Django KCK is designed to manage data products and keep them up-to-date,
whether they reflect authoritative sources like the daily reports from a
system of cash registers or conglomerate data products assembled from
assortments of authoritative and derivative data products, with uniquely
configured refresh schedules and triggers.

## History
Django KCK is a simplified version of KCK that targets the Django
environment exclusively.  It also uses PostgreSQL as the cache backend,
instead of Cassandra.

## Quick Install

## Basic Usage

```
# myapp/primers.py

from kck import Primer

class FirstDataProduct(Primer):
    key = 'first_data_product'
    parameters = [
        {"name": "id", "from_str": int}
    ]

    def compute(self, key):
        param_dict = self.key_to_param_dict(key)
        .
        .
        .
        return result
```

```
# myapp/views.py

from kck import Cache

cache = Cache.get_instance()


```

## Theory
Essentially, Django KCK is a lazy-loading cache.  Instead of warming the
cache in advance, Django KCK lets a developer tell the cache how to
prime itself in the event of a cache miss.

If we don't warm the cache in advance and we ask the cache for a data
product that depends on a hundred other data products in the cache, each
of which either gathers or computes data from other sources, then this
design will only generate or request the data that is absolutely
necessary for the computation.  In this way, Django KCK is able to do
the last amount of work possible to accomplish the task.

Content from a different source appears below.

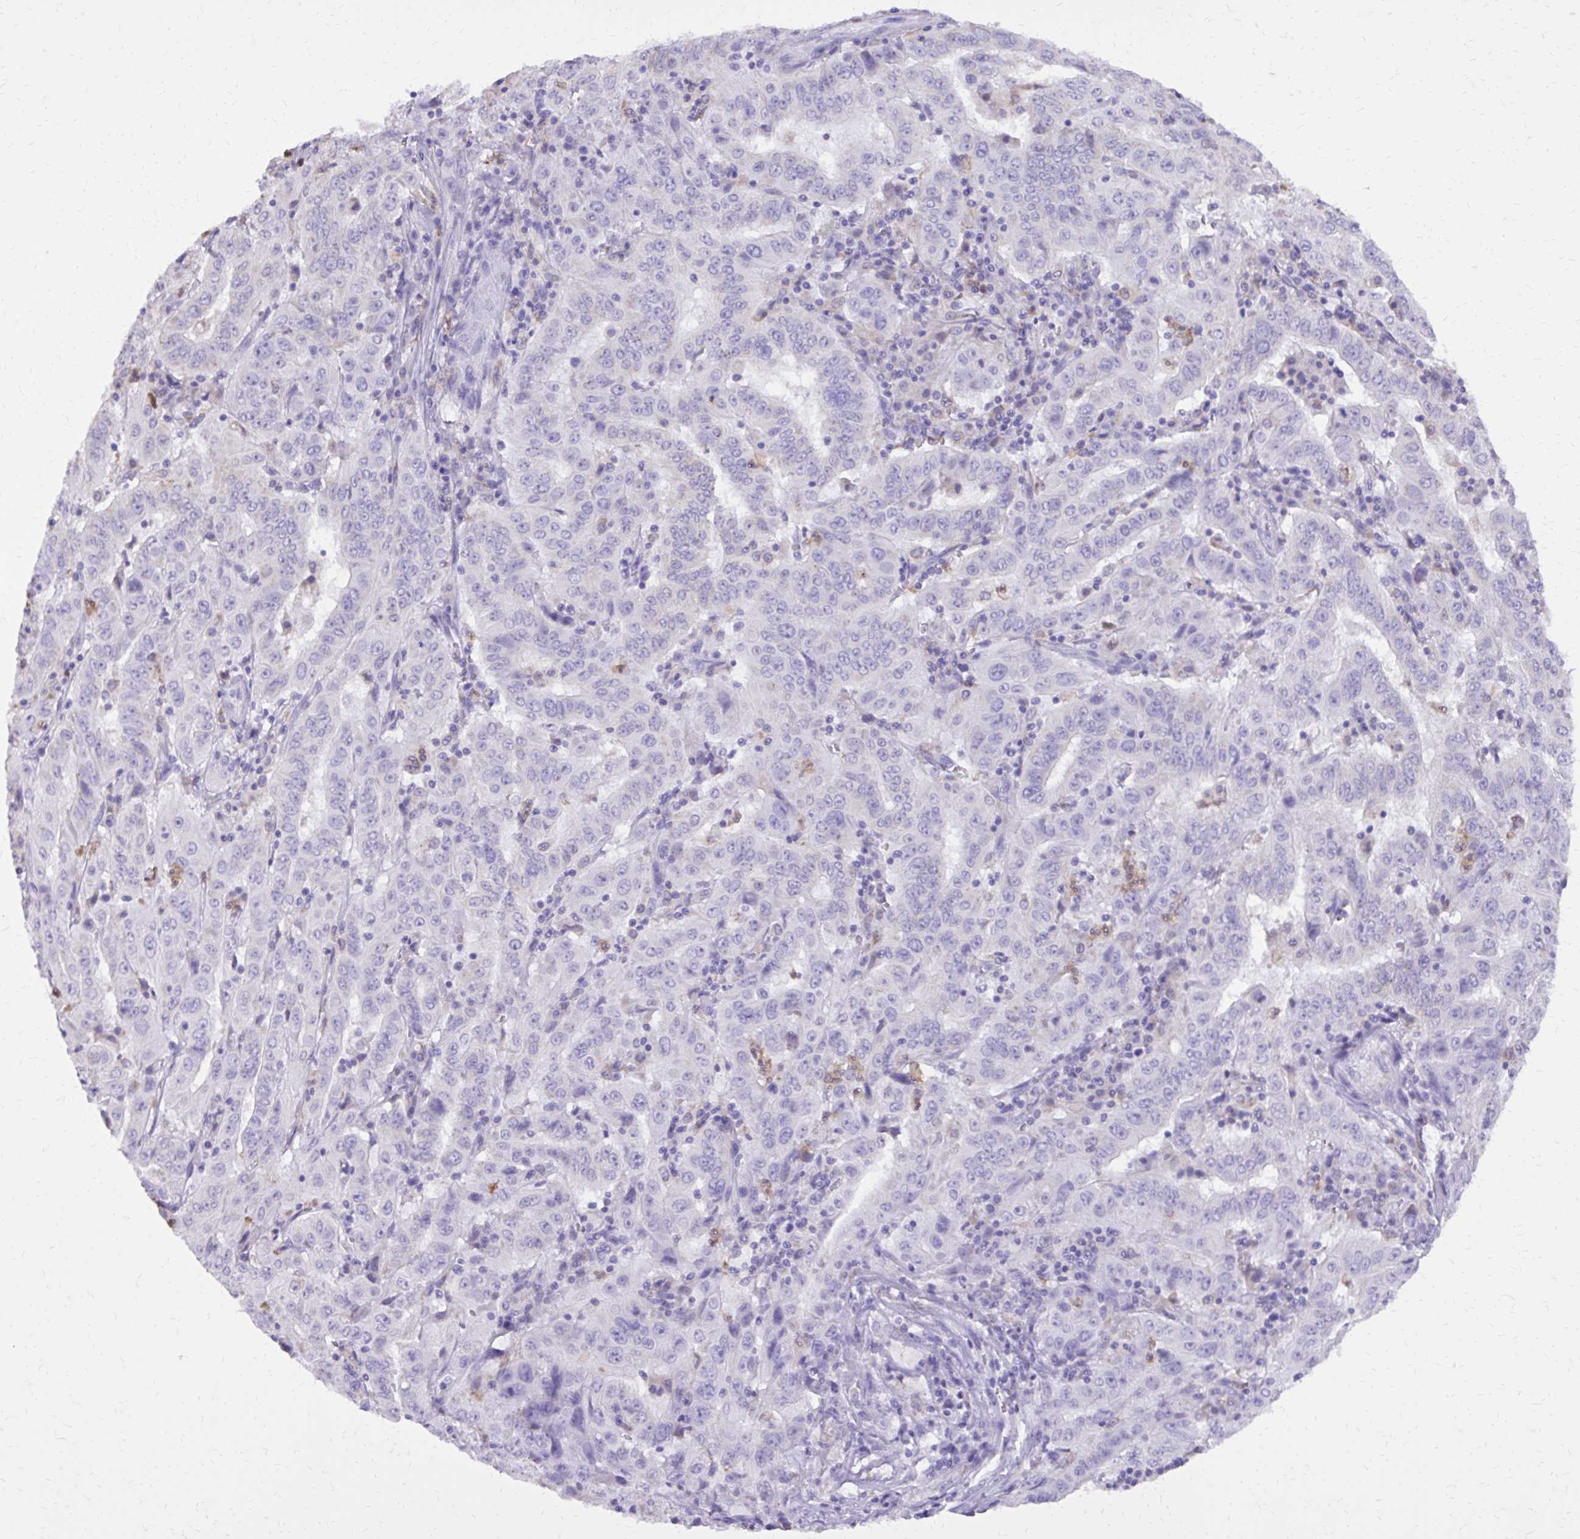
{"staining": {"intensity": "negative", "quantity": "none", "location": "none"}, "tissue": "pancreatic cancer", "cell_type": "Tumor cells", "image_type": "cancer", "snomed": [{"axis": "morphology", "description": "Adenocarcinoma, NOS"}, {"axis": "topography", "description": "Pancreas"}], "caption": "The histopathology image reveals no staining of tumor cells in pancreatic cancer.", "gene": "CAT", "patient": {"sex": "male", "age": 63}}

To further expedite the process or building derivative data products,
Django KCK includes mechanisms that allow for periodic or triggered
updates of data upon which a data product depends, such that it will be
immediately available when a request is made.

It also makes it possible to "augment" derivative data products with
new information so that, for workloads that can take advantage of the
optimization, a data product can be updated in place, without
regenerating the product in its entirety.  Where it works, this approach
can turn minutes of computation into milliseconds.